── Given entries ──

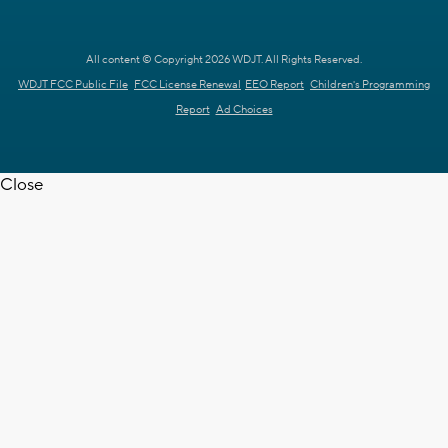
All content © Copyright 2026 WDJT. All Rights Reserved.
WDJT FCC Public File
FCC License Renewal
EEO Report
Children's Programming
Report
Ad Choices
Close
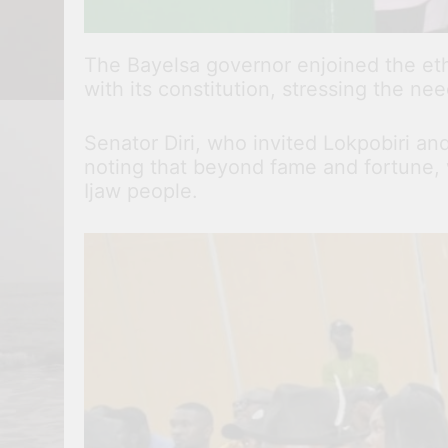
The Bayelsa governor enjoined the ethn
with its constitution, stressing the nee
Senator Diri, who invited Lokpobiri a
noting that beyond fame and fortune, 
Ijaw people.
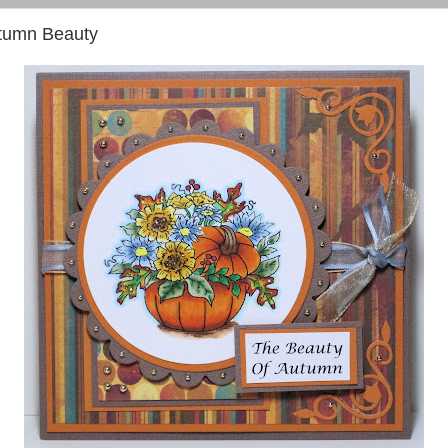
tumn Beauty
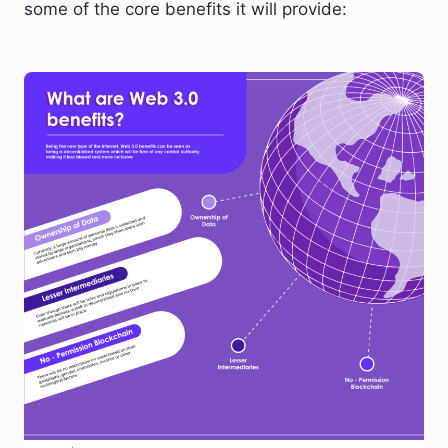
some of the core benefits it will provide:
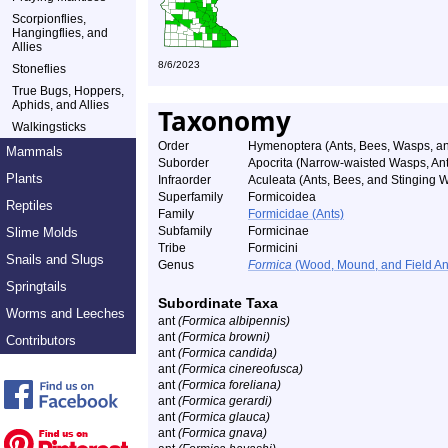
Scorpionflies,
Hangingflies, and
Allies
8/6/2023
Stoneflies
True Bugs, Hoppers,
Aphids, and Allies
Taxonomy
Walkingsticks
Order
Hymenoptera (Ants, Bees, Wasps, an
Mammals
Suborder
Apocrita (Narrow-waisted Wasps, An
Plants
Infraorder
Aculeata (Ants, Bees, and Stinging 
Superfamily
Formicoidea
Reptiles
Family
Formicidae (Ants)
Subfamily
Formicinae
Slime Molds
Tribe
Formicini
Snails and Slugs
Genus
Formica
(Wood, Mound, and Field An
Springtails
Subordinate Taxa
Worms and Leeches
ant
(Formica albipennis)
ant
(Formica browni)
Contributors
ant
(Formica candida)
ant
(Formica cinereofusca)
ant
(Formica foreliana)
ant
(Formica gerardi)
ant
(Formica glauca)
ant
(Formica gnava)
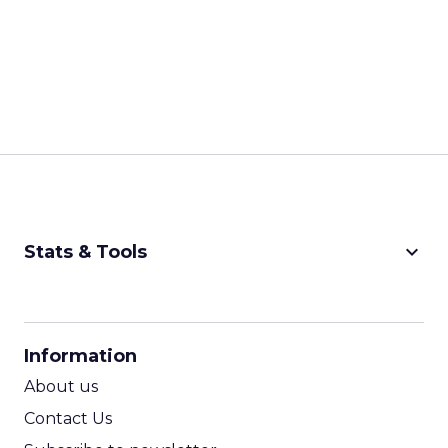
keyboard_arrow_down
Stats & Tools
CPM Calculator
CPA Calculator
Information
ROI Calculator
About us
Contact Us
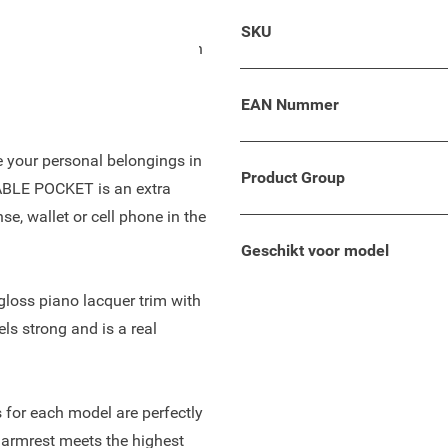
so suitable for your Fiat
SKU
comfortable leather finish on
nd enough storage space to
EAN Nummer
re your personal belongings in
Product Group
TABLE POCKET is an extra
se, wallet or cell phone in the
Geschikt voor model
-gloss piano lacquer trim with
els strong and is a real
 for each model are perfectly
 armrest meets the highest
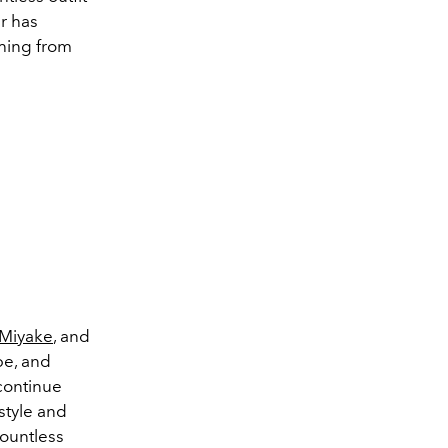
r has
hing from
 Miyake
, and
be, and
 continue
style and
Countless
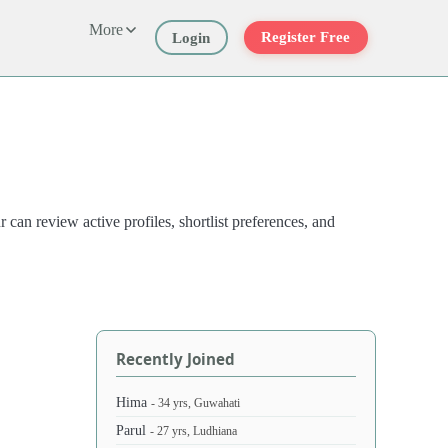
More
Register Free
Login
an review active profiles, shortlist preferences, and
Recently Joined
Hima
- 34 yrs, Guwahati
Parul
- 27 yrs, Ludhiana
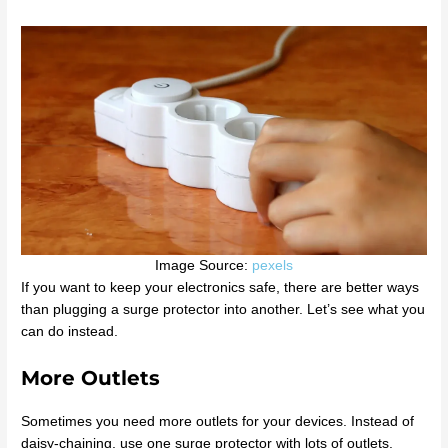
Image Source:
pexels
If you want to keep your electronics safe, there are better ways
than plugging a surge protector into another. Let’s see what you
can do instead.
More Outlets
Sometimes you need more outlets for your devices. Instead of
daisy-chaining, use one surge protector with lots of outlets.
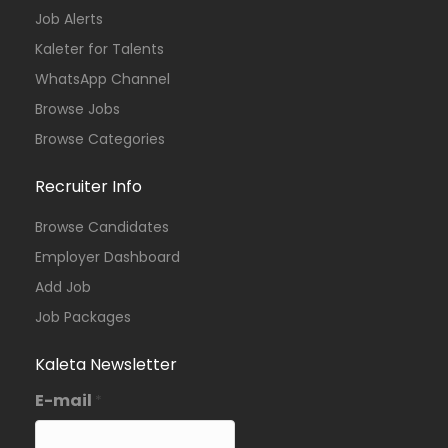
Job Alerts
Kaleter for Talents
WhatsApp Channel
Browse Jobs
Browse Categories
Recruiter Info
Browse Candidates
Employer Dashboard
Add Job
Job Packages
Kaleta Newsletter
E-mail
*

───
── Given entries ──

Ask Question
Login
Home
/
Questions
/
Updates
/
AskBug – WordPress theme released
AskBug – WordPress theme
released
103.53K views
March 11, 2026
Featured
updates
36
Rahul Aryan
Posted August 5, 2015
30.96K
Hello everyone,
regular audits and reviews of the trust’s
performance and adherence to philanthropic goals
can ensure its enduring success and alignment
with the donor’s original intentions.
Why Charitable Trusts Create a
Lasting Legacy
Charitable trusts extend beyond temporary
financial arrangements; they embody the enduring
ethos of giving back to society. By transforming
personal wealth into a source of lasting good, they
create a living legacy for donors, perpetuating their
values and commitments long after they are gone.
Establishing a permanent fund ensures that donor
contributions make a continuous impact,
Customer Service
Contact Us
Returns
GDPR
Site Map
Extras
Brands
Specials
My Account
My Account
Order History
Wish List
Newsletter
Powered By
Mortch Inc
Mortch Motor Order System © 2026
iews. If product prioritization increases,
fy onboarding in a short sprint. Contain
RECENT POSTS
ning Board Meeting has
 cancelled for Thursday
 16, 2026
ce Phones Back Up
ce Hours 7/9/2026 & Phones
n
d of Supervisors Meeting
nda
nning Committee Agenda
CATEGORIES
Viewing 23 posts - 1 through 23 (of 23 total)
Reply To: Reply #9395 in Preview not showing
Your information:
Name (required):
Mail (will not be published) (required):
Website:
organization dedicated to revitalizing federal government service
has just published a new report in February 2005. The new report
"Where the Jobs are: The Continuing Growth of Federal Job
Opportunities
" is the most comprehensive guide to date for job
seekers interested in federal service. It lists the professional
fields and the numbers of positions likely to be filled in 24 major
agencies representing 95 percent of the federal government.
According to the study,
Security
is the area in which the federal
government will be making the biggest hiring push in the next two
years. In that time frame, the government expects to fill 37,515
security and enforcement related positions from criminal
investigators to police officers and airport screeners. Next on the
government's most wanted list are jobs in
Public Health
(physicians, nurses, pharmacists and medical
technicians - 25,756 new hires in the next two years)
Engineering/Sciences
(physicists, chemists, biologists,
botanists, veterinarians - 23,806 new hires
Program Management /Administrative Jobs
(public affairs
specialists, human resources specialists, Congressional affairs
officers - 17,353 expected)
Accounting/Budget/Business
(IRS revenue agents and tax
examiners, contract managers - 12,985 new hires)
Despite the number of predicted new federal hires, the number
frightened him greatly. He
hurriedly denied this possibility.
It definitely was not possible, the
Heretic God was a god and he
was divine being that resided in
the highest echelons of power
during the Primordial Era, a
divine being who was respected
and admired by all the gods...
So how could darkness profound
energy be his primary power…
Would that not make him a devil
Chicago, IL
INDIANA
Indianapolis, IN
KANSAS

───

Goal of the exercise:
Look above for the line with "All content ©", then give again exactly every line from there through the line with "Subordinate Taxa", skipping the pictures.

Task solution:
All content © Copyright 2026 WDJT. All Rights Reserved.
WDJT FCC Public File
FCC License Renewal
EEO Report
Children's Programming
Report
Ad Choices
Close
The Bayelsa governor enjoined the ethn
with its constitution, stressing the nee
Senator Diri, who invited Lokpobiri a
noting that beyond fame and fortune, 
Ijaw people.
tumn Beauty
some of the core benefits it will provide:
Scorpionflies,
Hangingflies, and
Allies
8/6/2023
Stoneflies
True Bugs, Hoppers,
Aphids, and Allies
Taxonomy
Walkingsticks
Order
Hymenoptera (Ants, Bees, Wasps, an
Mammals
Suborder
Apocrita (Narrow-waisted Wasps, An
Plants
Infraorder
Aculeata (Ants, Bees, and Stinging 
Superfamily
Formicoidea
Reptiles
Family
Formicidae (Ants)
Subfamily
Formicinae
Slime Molds
Tribe
Formicini
Snails and Slugs
Genus
Formica
(Wood, Mound, and Field An
Springtails
Subordinate Taxa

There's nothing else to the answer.